Simons Blog | Newest post | About / Imprint

Old RAID controllers may destroy your data

Posted on: 2018-04-06

This just happened to a colleague of mine. He had two 3 TB disks in a RAID-1 configuration, attached to an older Marvell RAID controller. (But the manufacturer really doesn't matter). Suddenly Windows started complaining about being unable to access folders and then the disk completely went away. Disk management just shows it as "unformatted". However both disks report as OK. What happened?

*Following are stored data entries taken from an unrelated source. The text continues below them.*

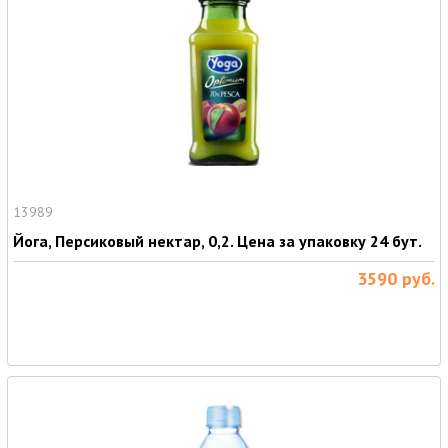
13989
Йога, Персиковый нектар, 0,2. Цена за упаковку 24 бут.
3590
руб.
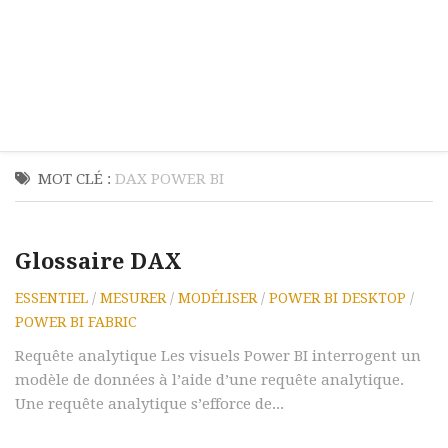
MOT CLÉ :
DAX POWER BI
Glossaire DAX
ESSENTIEL
/
MESURER
/
MODÉLISER
/
POWER BI DESKTOP
/
POWER BI FABRIC
Requête analytique Les visuels Power BI interrogent un
modèle de données à l’aide d’une requête analytique.
Une requête analytique s’efforce de...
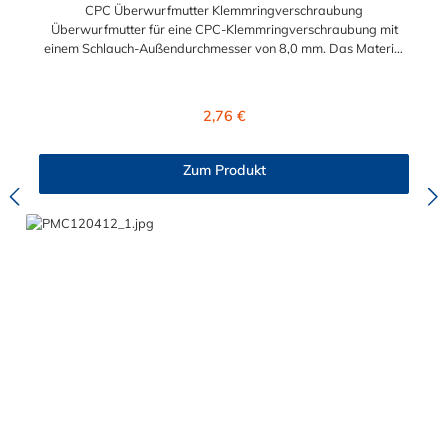
CPC Überwurfmutter Klemmringverschraubung
Überwurfmutter für eine CPC-Klemmringverschraubung mit
einem Schlauch-Außendurchmesser von 8,0 mm. Das Material
der Panel-Mount ist vernickeltes Messing.
Regulärer Preis:
2,76 €
Zum Produkt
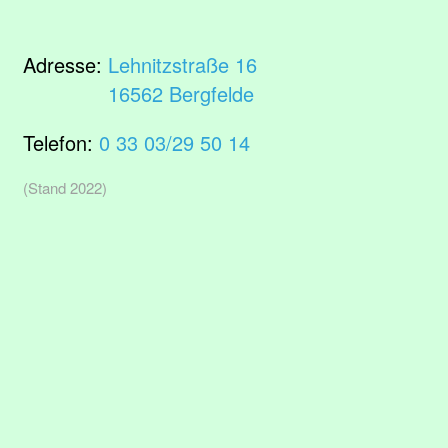
Adresse:
Lehnitzstraße 16
16562 Bergfelde
Telefon:
0 33 03/29 50 14
(Stand 2022)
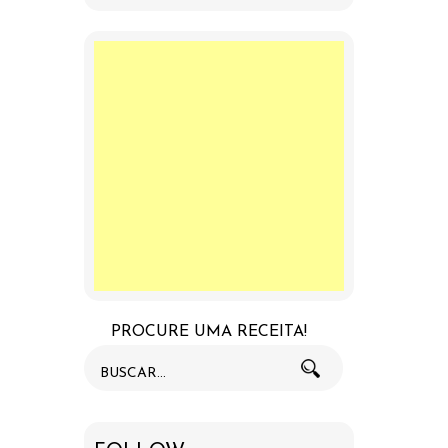
PROCURE UMA RECEITA!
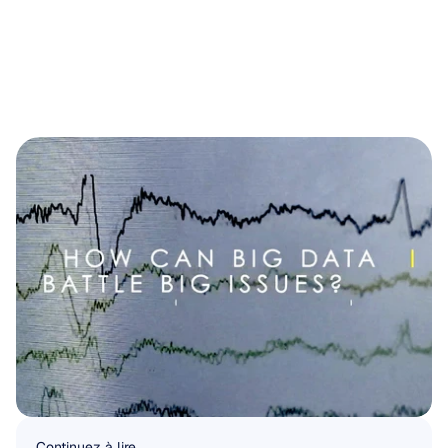
Continuez à lire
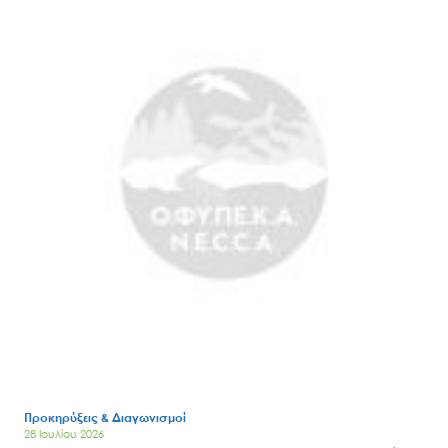
Προκηρύξεις & Διαγωνισμοί
28 Ιουλίου 2026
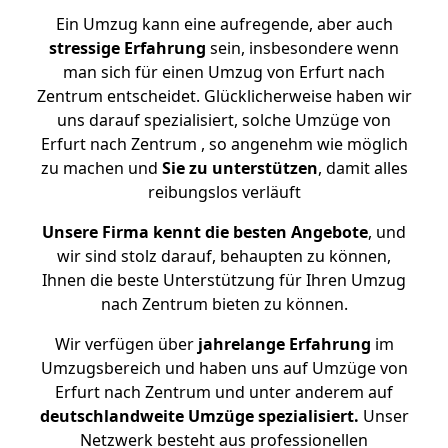
Ein Umzug kann eine aufregende, aber auch
stressige
Erfahrung
sein, insbesondere wenn
man sich für einen Umzug von Erfurt nach
Zentrum entscheidet. Glücklicherweise haben wir
uns darauf spezialisiert, solche Umzüge von
Erfurt nach Zentrum , so angenehm wie möglich
zu machen und
Sie zu unterstützen
, damit alles
reibungslos verläuft
Unsere Firma kennt die besten Angebote
, und
wir sind stolz darauf, behaupten zu können,
Ihnen die beste Unterstützung für Ihren Umzug
nach Zentrum bieten zu können.
Wir verfügen über
jahrelange Erfahrung
im
Umzugsbereich und haben uns auf Umzüge von
Erfurt nach Zentrum und unter anderem auf
deutschlandweite Umzüge spezialisiert.
Unser
Netzwerk besteht aus professionellen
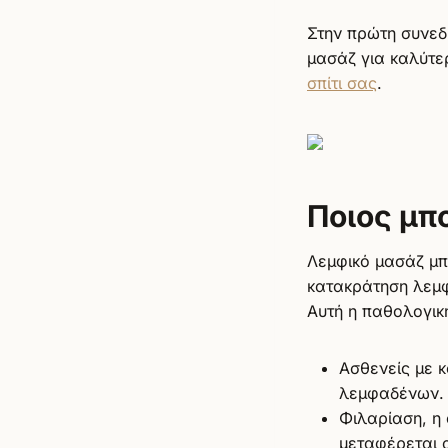
Στην πρώτη συνεδρ
μασάζ για καλύτε
σπίτι σας
.
Ποιος μπ
Λεμφικό μασάζ μπ
κατακράτηση λεμφ
Αυτή η παθολογικ
Ασθενείς με 
λεμφαδένων.
Φιλαρίαση, η
μεταφέρεται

The problem is that some older controllers don't know how to handle drives larger than 2TB and they deal with it the worst way possible: A wrap around. So if the system accesses a sector exactly 2TB from the start of the disk it actually gets the first sector, the Master Boot Record. And this not just happens during reading but also during writing. The worst thing about this is that this problem doesn't show up immediately, only after you've copied around 2TB worth of data to the disk, which you will suddenly loose once you hit that watermark as important filesystem information is being overwritten :( First folders and files will become unreadable then the partition isn't recognized anymore.

If you have such a setup there are easy way to test this: If you've just bought the disks try filling them up all the way with some data you can afford to loose, like take any large HD movie and copy it to the disk a few hundred times. If you have more than 2TB on your disk and it is still there after a reboot, you're probably in the clear.

To be 100% certain you have to examine the disk.

Linux

Open a terminal and become root (sudo -i), then enter the following, but replace /dev/sda with your RAID array. If you don't know which disk to test try "cat /proc/partitions" to get a list:

dd if=/dev/sda of=/tmp/part1 bs=512 count=10
dd if=/dev/sda of=/tmp/part2 bs=512 count=10 skip=4294967296

If you get a message like this from the second "dd" command then everything's OK as your disk is smaller than 2TB (or you have the wrong disk, check again):

dd: ‘/dev/sda’: cannot skip: Invalid argument

If it succeeded compare the two with this command:

diff /tmp/part1 /tmp/part2

The diff should print out something like this:

Binary files /tmp/part1 and /tmp/part2 differ

If diff doesn't print anything then it means that the files are identical and your system most likely suffers from the wrap around (read below). Once you're done remove the temporary files:

rm /tmp/part1 /tmp/part2

Windows

On Windows we have to get some extra software. Download the HxD Hex-Editor (Freeware) from here: https://mh-nexus.de/en/downloads.php

Then click the button to open your disk. Use the disks labeled "Hard disk 1" or "Hard disk 2", NOT the drive (C: or similar). Open the disk in read only mode. Make a screenshot of the first sector, then type in sector number 4294967296 and press enter. Compare the contents from this sector to the one from your screenshot. If they are identical your system most likely suffers from the wrap around.

My system has this bug. What next?

First of all, make a backup. Seriously, even if you are far from the 2TB mark, copy everything to a new, preferably external, disk. Don't postpone it, buy a USB disk immediately if you don't have one with enough capacity to spare.

Then, wipe the disks and decide what to do next:

My system has this bug and I've lost data. What next?

Well, that's bad. Really bad. Recovery is very hard and you will certainly not get 100% of your data back. I can recommend OnTrack EasyRecovery but if you had very valuable data on it better give it to a recovery specialist.